Friday, January 20, 2012

Danny's Review on The Flint Heart

The Flint Heart
Authors: Katherine Paterson & John Paterson
Illustrator: John Rocco
Publisher: Candlewick Press
Release Date: September 27, 2011
Format: Hardcover
Pages: 304
Source: Bought
Rating: Escapable
Challenge: None
Extras: Website, Trailer
Buy at: Amazon
An ambitious Stone Age man demands a talisman that will harden his heart, allowing him to take control of his tribe. Against his better judgment, the tribe’s magic man creates the Flint Heart, but the cruelty of it causes the destruction of the tribe. Thousands of years later, the talisman reemerges to corrupt a kindly farmer, an innocent fairy creature, and a familial badger. Can Charles and his sister Unity, who have consulted with fairies such as the mysterious Zagabog, wisest creature in the universe, find a way to rescue humans, fairies, and animals alike from the dark influence of the Flint Heart? This humorous, hearty, utterly delightful fairy tale is the sort for an entire family to savor together or an adventurous youngster to devour.
The illustrations for this book are really fascinating. It was the main reason why I picked up this book.
At the first blow, the flint split into three pieces, the center of which was a bright black heart with a hole right through it. Fum was astounded.
This is only going to be a short review, because I don’t want to give anything away.
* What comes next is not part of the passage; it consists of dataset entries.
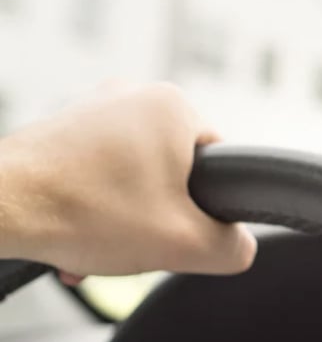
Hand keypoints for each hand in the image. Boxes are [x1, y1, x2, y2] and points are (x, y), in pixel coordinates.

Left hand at [0, 83, 257, 278]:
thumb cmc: (83, 212)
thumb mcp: (186, 244)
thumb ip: (233, 247)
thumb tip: (239, 247)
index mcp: (174, 106)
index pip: (220, 163)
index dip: (206, 207)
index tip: (179, 229)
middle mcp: (134, 94)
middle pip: (174, 173)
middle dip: (157, 216)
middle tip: (138, 243)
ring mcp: (92, 108)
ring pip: (133, 176)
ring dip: (123, 217)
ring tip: (99, 245)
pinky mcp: (60, 127)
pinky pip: (96, 172)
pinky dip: (93, 206)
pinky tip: (76, 236)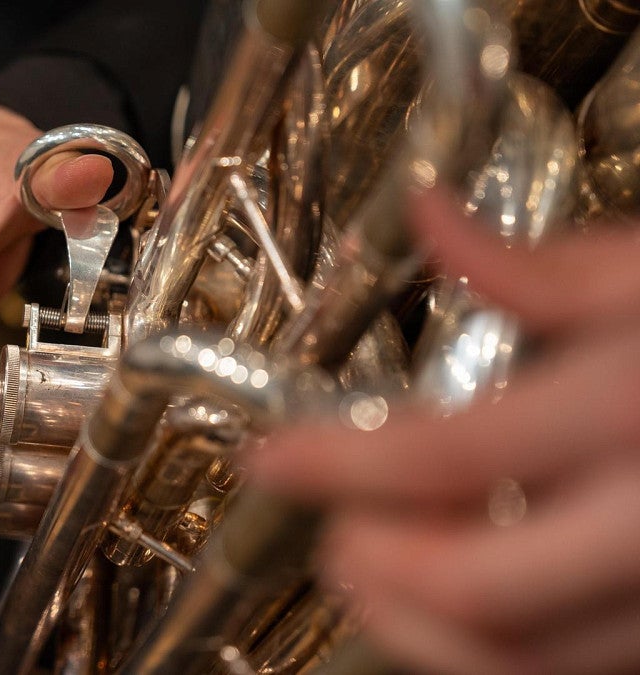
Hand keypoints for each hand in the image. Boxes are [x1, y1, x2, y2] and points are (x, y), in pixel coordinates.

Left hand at [251, 190, 639, 674]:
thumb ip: (543, 268)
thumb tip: (429, 219)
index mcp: (636, 410)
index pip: (443, 454)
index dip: (334, 463)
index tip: (273, 458)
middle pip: (478, 586)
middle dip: (375, 568)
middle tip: (330, 534)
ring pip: (527, 662)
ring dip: (419, 633)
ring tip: (370, 581)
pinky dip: (493, 660)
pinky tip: (457, 616)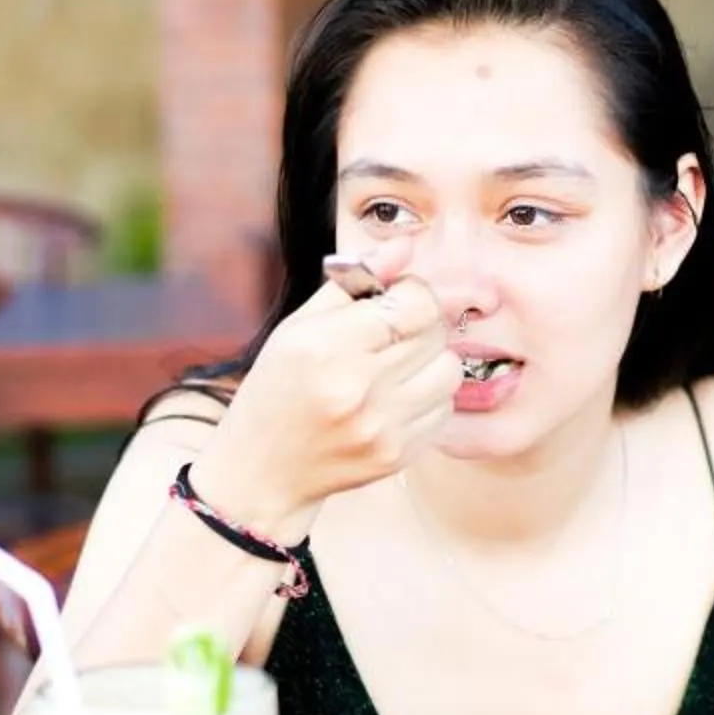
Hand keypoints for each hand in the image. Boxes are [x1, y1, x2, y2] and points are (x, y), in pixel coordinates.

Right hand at [198, 238, 462, 535]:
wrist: (263, 469)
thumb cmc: (278, 388)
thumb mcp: (299, 326)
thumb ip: (355, 282)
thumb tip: (405, 245)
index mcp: (326, 346)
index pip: (413, 302)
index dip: (411, 292)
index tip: (393, 300)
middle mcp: (357, 387)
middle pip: (436, 332)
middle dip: (421, 322)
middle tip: (395, 330)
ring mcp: (380, 427)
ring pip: (450, 371)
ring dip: (431, 360)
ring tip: (398, 365)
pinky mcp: (397, 455)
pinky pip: (443, 409)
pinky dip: (428, 397)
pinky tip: (396, 398)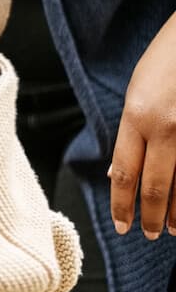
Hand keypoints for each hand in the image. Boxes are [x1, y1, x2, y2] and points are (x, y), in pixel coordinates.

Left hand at [109, 12, 175, 239]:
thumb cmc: (169, 57)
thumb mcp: (137, 90)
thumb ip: (130, 132)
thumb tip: (120, 171)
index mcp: (138, 115)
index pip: (125, 172)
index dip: (122, 204)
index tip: (121, 224)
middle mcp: (167, 127)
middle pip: (155, 185)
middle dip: (150, 215)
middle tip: (148, 234)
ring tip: (173, 229)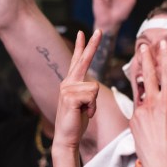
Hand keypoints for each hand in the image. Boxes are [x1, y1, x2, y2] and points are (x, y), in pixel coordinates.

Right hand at [54, 30, 102, 149]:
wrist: (67, 137)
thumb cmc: (77, 120)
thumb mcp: (84, 102)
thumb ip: (86, 90)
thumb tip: (91, 85)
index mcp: (71, 82)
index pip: (78, 60)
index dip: (82, 46)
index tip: (84, 32)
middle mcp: (67, 82)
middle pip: (84, 60)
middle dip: (92, 45)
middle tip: (100, 30)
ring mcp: (67, 88)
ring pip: (93, 87)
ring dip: (93, 103)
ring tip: (84, 111)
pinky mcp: (69, 96)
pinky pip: (91, 96)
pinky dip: (91, 108)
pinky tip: (82, 114)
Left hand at [129, 40, 166, 166]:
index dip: (165, 56)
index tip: (163, 44)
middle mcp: (153, 104)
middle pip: (149, 75)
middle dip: (147, 58)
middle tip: (145, 47)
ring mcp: (141, 112)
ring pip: (141, 91)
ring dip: (142, 79)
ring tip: (140, 68)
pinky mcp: (133, 121)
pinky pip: (138, 108)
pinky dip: (142, 104)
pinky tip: (146, 108)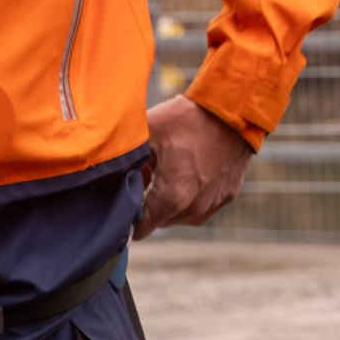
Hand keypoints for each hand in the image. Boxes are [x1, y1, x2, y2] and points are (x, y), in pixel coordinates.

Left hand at [136, 95, 253, 237]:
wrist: (234, 110)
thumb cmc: (188, 119)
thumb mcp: (147, 132)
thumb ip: (124, 158)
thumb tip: (105, 174)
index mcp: (171, 197)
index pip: (140, 229)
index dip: (128, 217)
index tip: (125, 197)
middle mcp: (193, 209)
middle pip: (159, 222)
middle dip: (149, 205)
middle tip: (145, 176)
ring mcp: (212, 204)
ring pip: (179, 216)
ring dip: (170, 202)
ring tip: (168, 171)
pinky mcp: (227, 196)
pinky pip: (201, 207)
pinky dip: (191, 196)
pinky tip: (189, 170)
The Flint Heart is an object made by a magical man named Fum during the stone ages. The Flint Heart may appear to be just a rock with a hole in it, but it is actually quite powerful. Anyone who wears it will succeed at getting power but will also lose themselves into evil. Phutt was already kind of mean, but he was even more evil with the Flint Heart. Once he died, Fum buried the heart with him.

Now in present time, a farmer has come across the Flint Heart. His wife and children are the ones that suffer the most from the evil that has overcame their father. The children decide they need help to bring back their good hearted father. They decide to send Charles, the most sensible and intelligent child, to search help from the fairies.

The Flint Heart affects many others in the story, which brings a lot of problems for the main characters to solve.

The story was wonderful with all the characters and illustrations. My little brother and I really did enjoy reading it together, so I suggest you picking yourself a copy to read to your children or siblings. I think this book is my brother’s favorite next to the Spiderwick Chronicles.
The Flint Heart is about to make it’s way to the big screen… this year! Check out more info |HERE|.

1 comment:

  1. This sounds like a wonderful book. I really like the cover.